Except the primary goal is to prevent the sea level rise, and this plan totally misses on that mark. Not saying it's completely worthless, just that it's basically implementing the part of the plan which is an afterthought while neglecting the goal of preventing untold damage to cities and sites on the coast.
@@CSpottsGaming Collecting energy and water from it would reduce the flooding. You'd be actively removing water and kinetic energy. Now it might have to sized up or down but my point still stands. A 100% solid dam *might* not be the best plan. I'm just throwing ideas out there. Not saying it's obviously the correct one. It might be correct but it very likely is totally wrong. :)
@@shadowprince4482 I don't think it's a bad idea, mind you. It feels like it's in the vein as powering cargo ships with massive sails. It certainly has potential to be useful, I just see it as the answer to a different question.
That said, I don't think it really removes water since that water still has to end up somewhere. Using the power for desalination is a good idea for other reasons, I just don't think it addresses flooding on the coast.
Egypt has proposed an inland salt sea- very large damn and canal to make it. I think it would make an interesting video and this video made me want to see a video on the Egypt project
“Rising sea levels are making the Mediterranean Sea rise? Let’s build a dam to keep it down! Surely the ocean won’t rise above the dam then flood everything again!”
Edit: The Colonel Klink joke killed me
Okay, hear me out: The Qattara Depression. It seems like a crazy idea, but that depression is DEEP. If they dug two or three canals from the Med to that depression, it could empty a lot of sea water into the desert, eventually creating the Qattara Sea.
Sure you can say puppies are cute but you're forgetting that kitten's exist.
This would never happen because of the Suez Canal and it's importance to trade.
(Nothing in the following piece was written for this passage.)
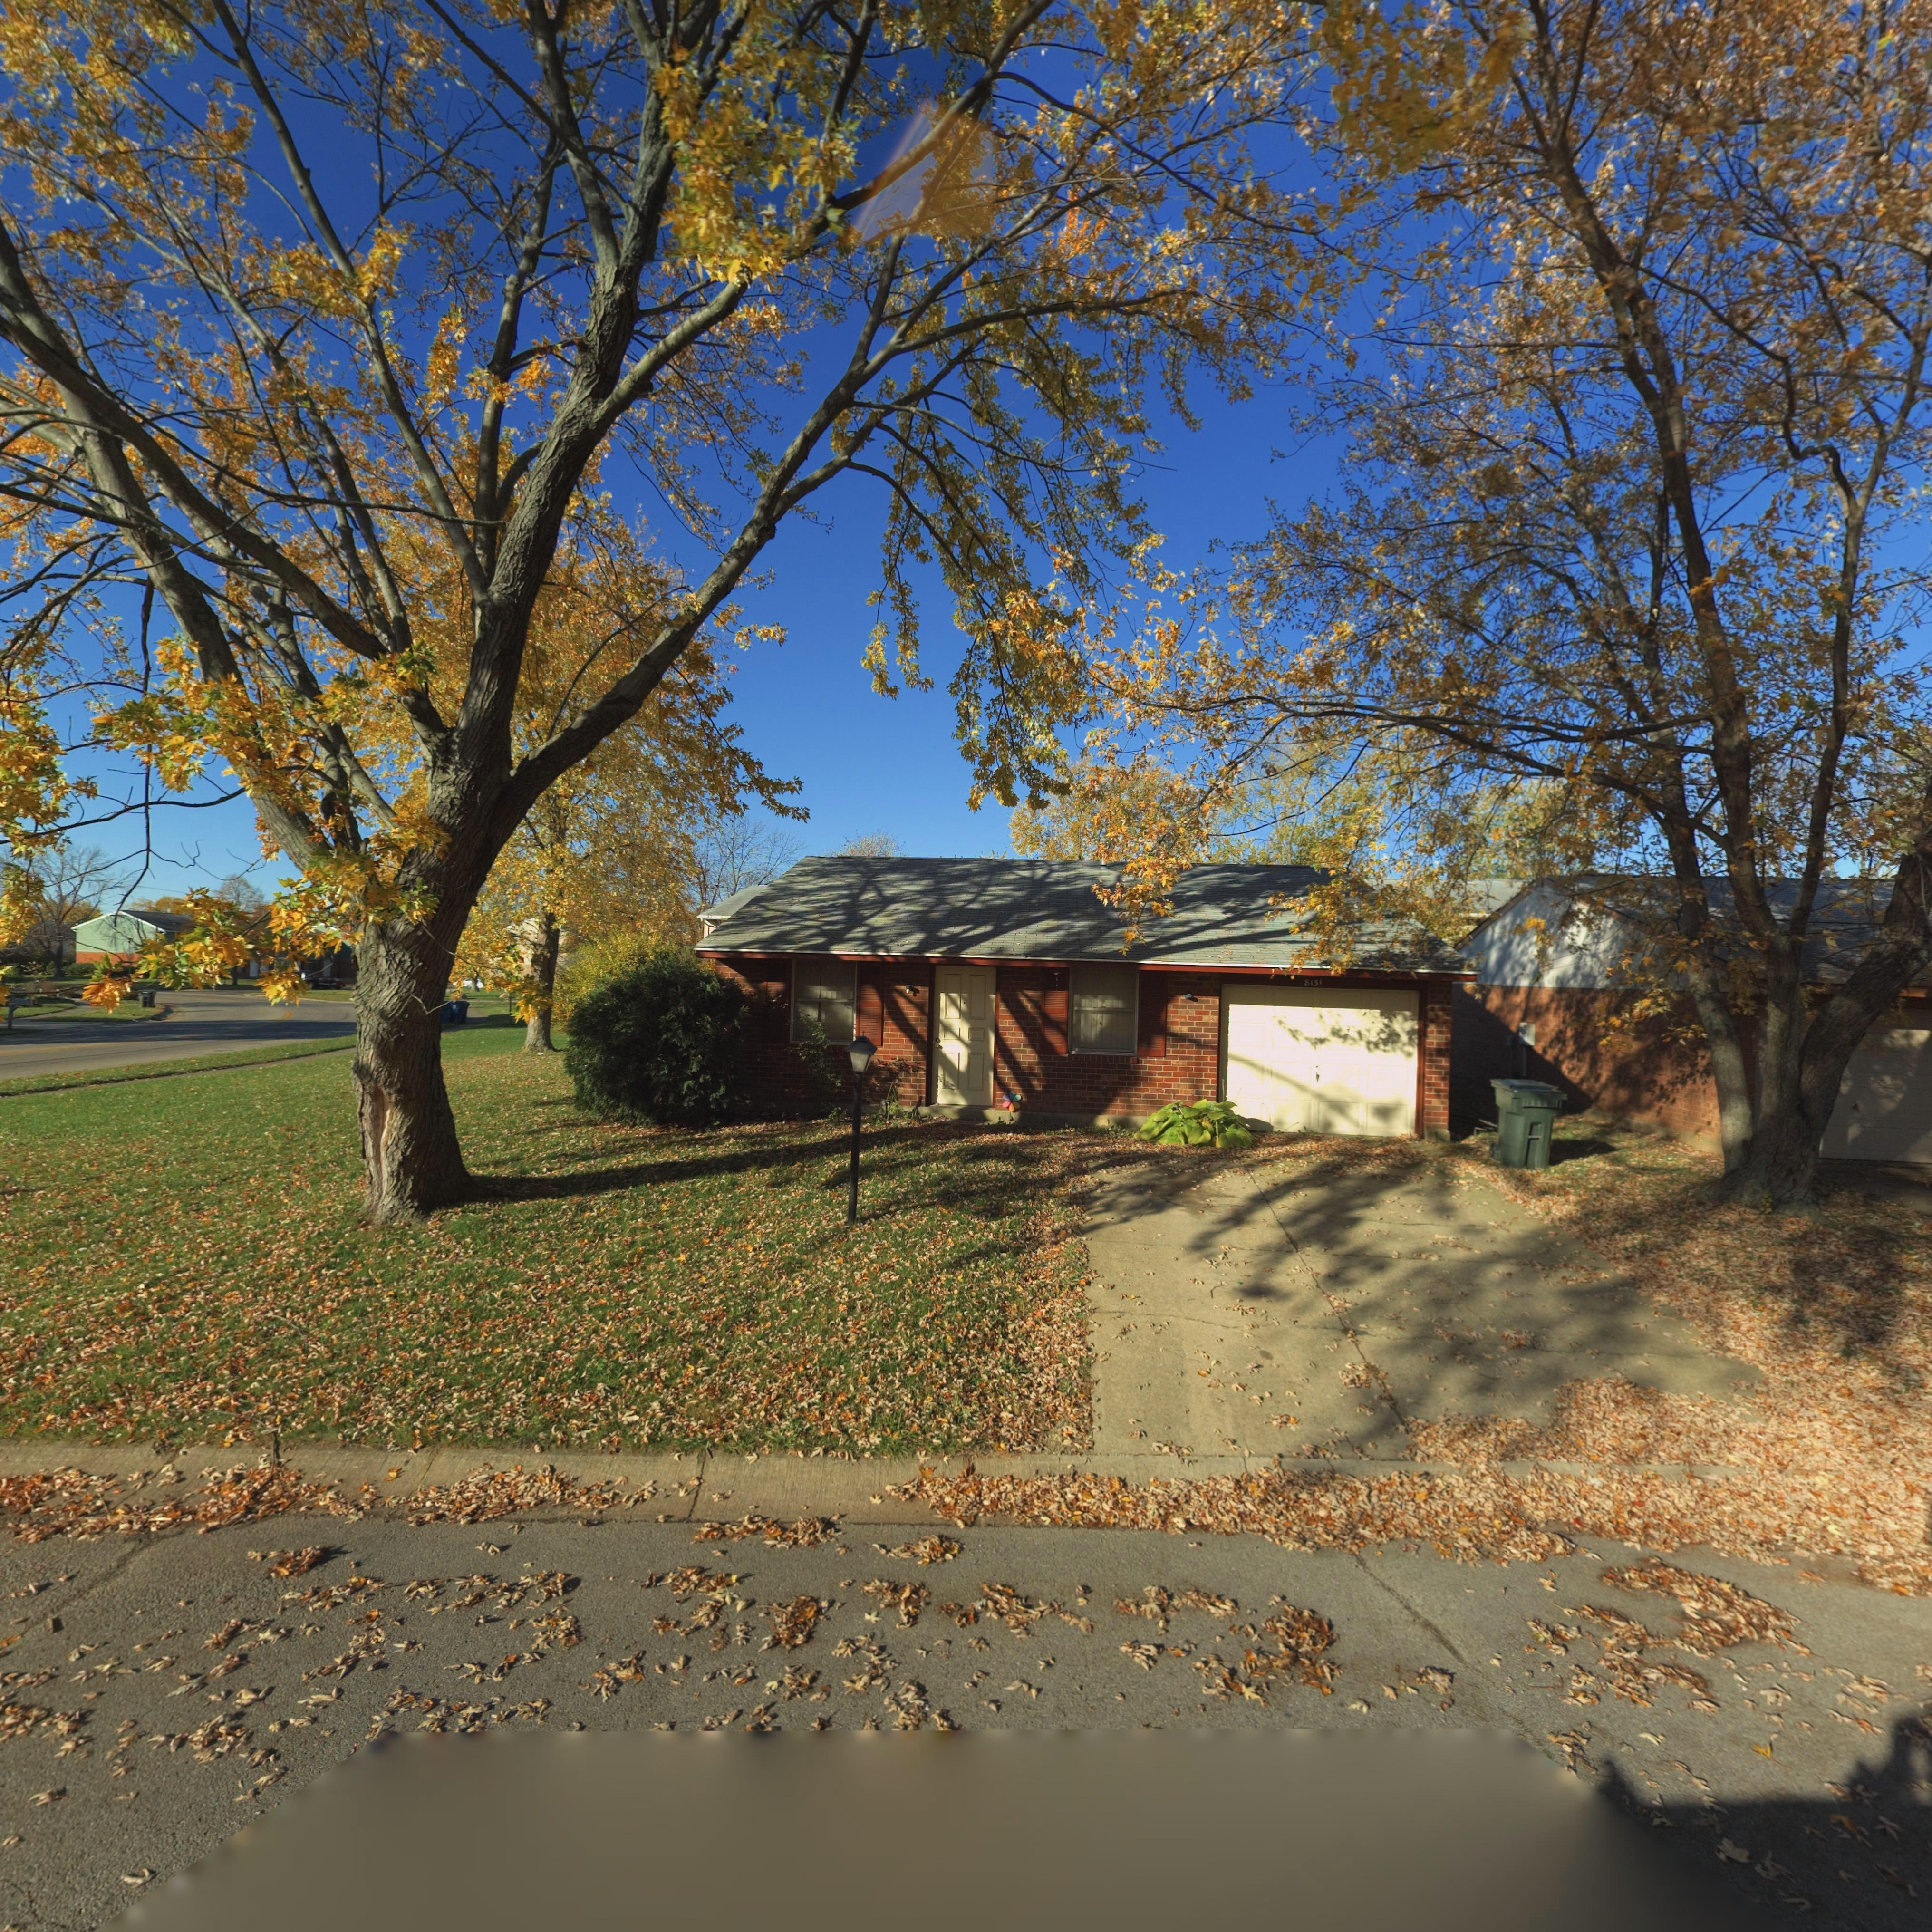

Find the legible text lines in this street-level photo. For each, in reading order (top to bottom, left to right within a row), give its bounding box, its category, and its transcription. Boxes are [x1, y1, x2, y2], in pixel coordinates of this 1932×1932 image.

Fun to listen to. Keep up the good work!
The Strait of Gibraltar is 900m deep. For our American friends that is 145 ½ Freedom Ford F150's. :)
Love you man!! Keep up good work!
Damn it !
*
Fun.
*
Seriously thank you for the videos.
What a coincidence! I have an insane plan to flood the Dead Sea, the Great Rift Valley, Death Valley, and a few other large low places to drop the sea level about almost .2 inches.
Jaws. Exactly what I was thinking. Good shit bro
This definitely won’t have horrendous unintended consequences.